Ok. I’ll be honest I haven’t enjoyed the start of 2014 all that much.
I know it has only been 12 days but seriously, they’ve pretty much sucked in some way or another.
Actually to be fair days 1, 2 & 3 were not so bad and on the 4th we had a lovely family meal to go to with all my cousins and my uncle who lives in Australia but has been visiting the last 2 weeks.
That said on the 4th, Emma caught a little cold, I could feel that I had one on its way… oh and I was in a car crash, with just myself and Emma in the car (a bit a fear I’ve had ever since having her.)
Thankfully, it really was a minor accident and no one was in any way harmed but the shock and adrenalin rush that followed was less than pleasant. Happily, Emma seems to have been oblivious to the whole thing!
Over the next few days Emma’s little cold turned into what I can only term the COLD OF DEATH. Not to be over dramatic or anything…..
But seriously on Tuesday I was feeling pretty rubbish and we took Emma to the doctors because I have never heard a cough so terrible in my life. The doctor did say it’s just a cold/flu/seasonal virus that just has to run it’s course but there’s basically nothing I can do to comfort her. It’s awful, last night nearly a week on I still had to go and calm her out a coughing attack that was pushing 40 minutes at 2am.
I also now have the same cold of death and it is truly the worst cold I think I’ve ever had. I can barely hold a conversation for collapsing into coughs, I have lost all sense of taste and therefore my appetite, I don’t think anyone is getting any sleep for all the coughing going on, and my nose…… Oh. My. Word. I will spare you the details but it is NOT pleasant.

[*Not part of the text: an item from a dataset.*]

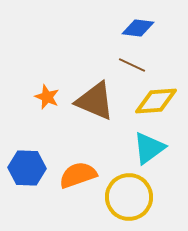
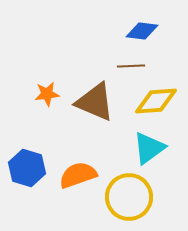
blue diamond: moved 4 px right, 3 px down
brown line: moved 1 px left, 1 px down; rotated 28 degrees counterclockwise
orange star: moved 3 px up; rotated 30 degrees counterclockwise
brown triangle: moved 1 px down
blue hexagon: rotated 15 degrees clockwise
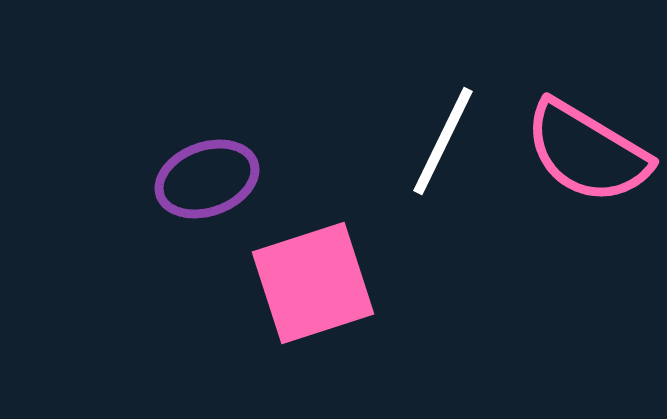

I have even lost the will to crochet. CROCHET! It’s serious people.
I had started the Crochet Mood Blanket 2014 which I was going to share with you last week but I have so little energy and motivation. I am now 4 days behind I think.
On top of that my darling husband who has been fantastic at looking after us sickies, reset his counter to 0, as we say. Vince has epilepsy and he has been on such a good long stretch seizure free. On Thursday evening he had a seizure, on Friday morning he had another seizure. In the nearly 6 years we have been together he has never had seizures in such quick succession, our doctor seems to think we have our cold of death virus to thank for this aswell. Which means any day now Vince will be as sick as us and until this thing has run it’s course we are in a heightened state of epilepsy watch. Which perhaps wouldn’t be quite so bad if it wasn’t for the fact that we have no warning and no idea when a seizure is about to happen. (Read: On edge all the time.)

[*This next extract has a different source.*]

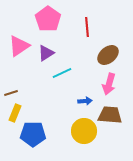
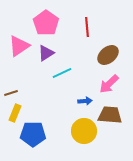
pink pentagon: moved 2 px left, 4 px down
pink arrow: rotated 30 degrees clockwise
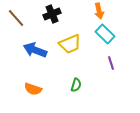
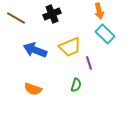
brown line: rotated 18 degrees counterclockwise
yellow trapezoid: moved 3 px down
purple line: moved 22 px left
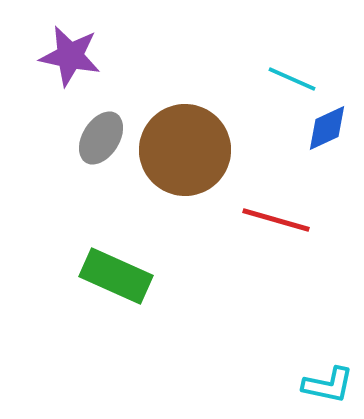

Of course, while all this happens day to day life still struggles on, meaning Vince must of course work while I have sick toddler with the ‘terrible twos’, and brings all of its daily challenges that suddenly feel so much bigger when there is illness in the mix.
I know that really we are incredibly blessed to lead our lives in the way that we do and that plenty of people are far worse off than us. But for me personally, I can’t tell you how stressful we have found the beginning of 2014. So now I am just willing January to an end so I can start fresh in February.
Anyway, thats pretty much why I haven’t been around here much.
I hope your start to the year has been far better than ours!
Awww…((Hugs)) I’m so sorry to hear that you’re all having such a hard time right now. 🙁 We’ve been there and I know how draining it is. Hang in there!! You’ll be in my prayers… 🙂
Thank you Carla 🙂 x
Oh, oh that’s BAD! I feel so sorry for Vincent, the worst I ever had was a blind dad. I am sooo sorry you to have such a bad start to the new year. I hope you and Emma heal quickly and Vincent’s “cold” is mild.
Your in my prayers,
I wish I could do more for you. You have my sympathies. Meanwhile I will pray that your sufferings are relieved.